It was twenty years ago today

I don’t remember my twentieth birthday, and that’s not me trying to be funny and imply I had a wild birthday party. I most probably didn’t have a party at all. 

It was a Tuesday, so I probably took the subway to the university, had a few classes before taking the subway back to my tiny apartment. In the afternoon, I’d guess I drove my Nissan Sunny to hockey practice and home, and then watched the Invisible Man on Sky Channel – and waited for Monsters of Rock to begin at 1am. 

A good day, in other words. 

Risto at 20.

That was the first semester at the university that I didn’t have a roommate, which was, frankly, a great relief. My roommate was a nice guy and caused no trouble at all but the apartment – an old hotel room – was truly tiny for two people. 

That might have also been the year Mom and Dad sent me a birthday present on a bus, so I must’ve picked that up. 

And since the present was a new (used) stereo system, I probably rocked out in that tiny apartment, listened to the new Bryan Adams record, one of the few ones I had on CD. Or Europe’s Final Countdown, that I had bought on a cassette tape because I had wanted to listen to it on my Walkman right away on my way to the train back to Mom and Dad that fall. 

Since our apartment building was an old hotel converted into a dorm, I probably have just had my door open and some of the guys form across the hall came in and out and high-fived the Top Gun poster I had on my wall. (On second thought, we didn’t high-five back then, so maybe just finger guns). 
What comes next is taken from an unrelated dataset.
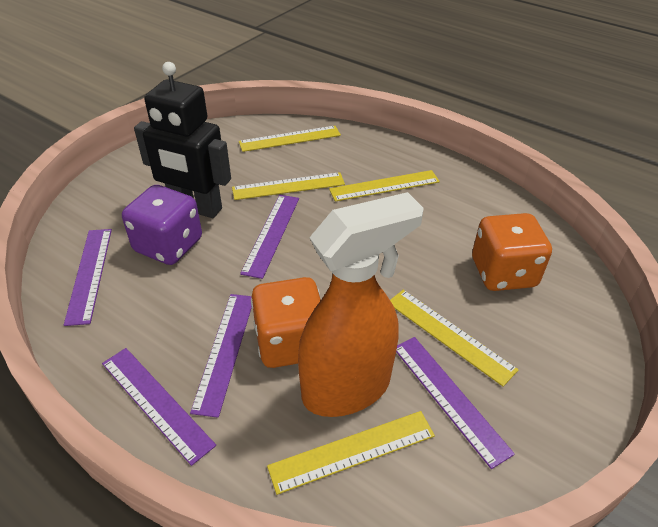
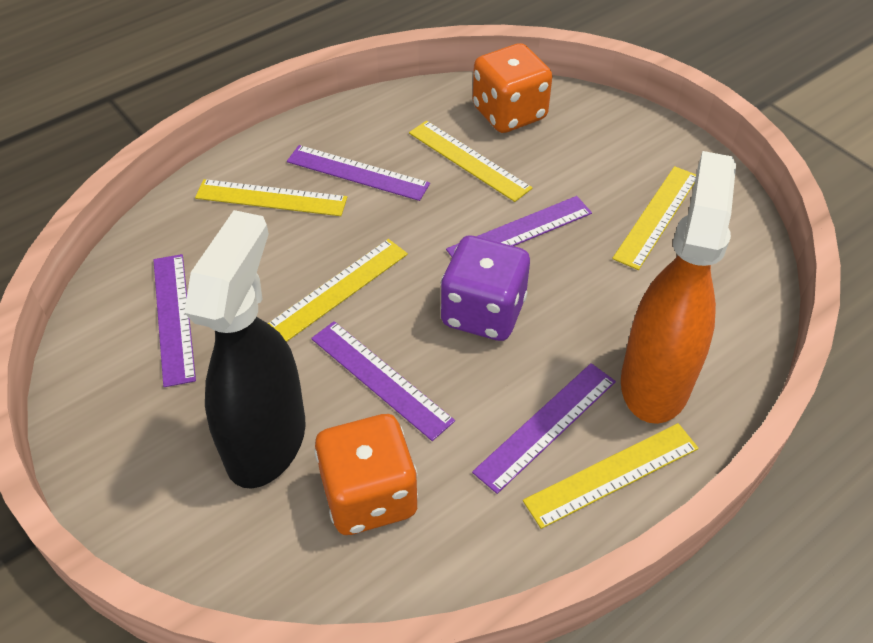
black robot: 1 -> 0
black spray bottle: 0 -> 1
Did I reflect on my twenty years on Earth? I doubt it. And I definitely didn’t think where I’d be twenty years later. Like I said, there was the stereo to be installed and The Invisible Man was on. There was no time for reflection. 

But had I reflected on my life, I wouldn’t have imagined that less than twenty years later, I would move to another country but not because my work as a high-flying  hockey player agent required it. Or most, if not all, of the things that have happened since that birthday. I didn’t have much of a plan. Things just worked out. 

I have done some reflecting today, though, since it’s Son’s twentieth birthday and I’ve been trying to come up with some words of wisdom. But I haven’t come up with anything. 

Well, maybe this: The music you listen to, and the movies you watch today will stay with you forever. 

So remember: You’re not going to be happy unless you’re going Mach-2 with your hair on fire and you know it.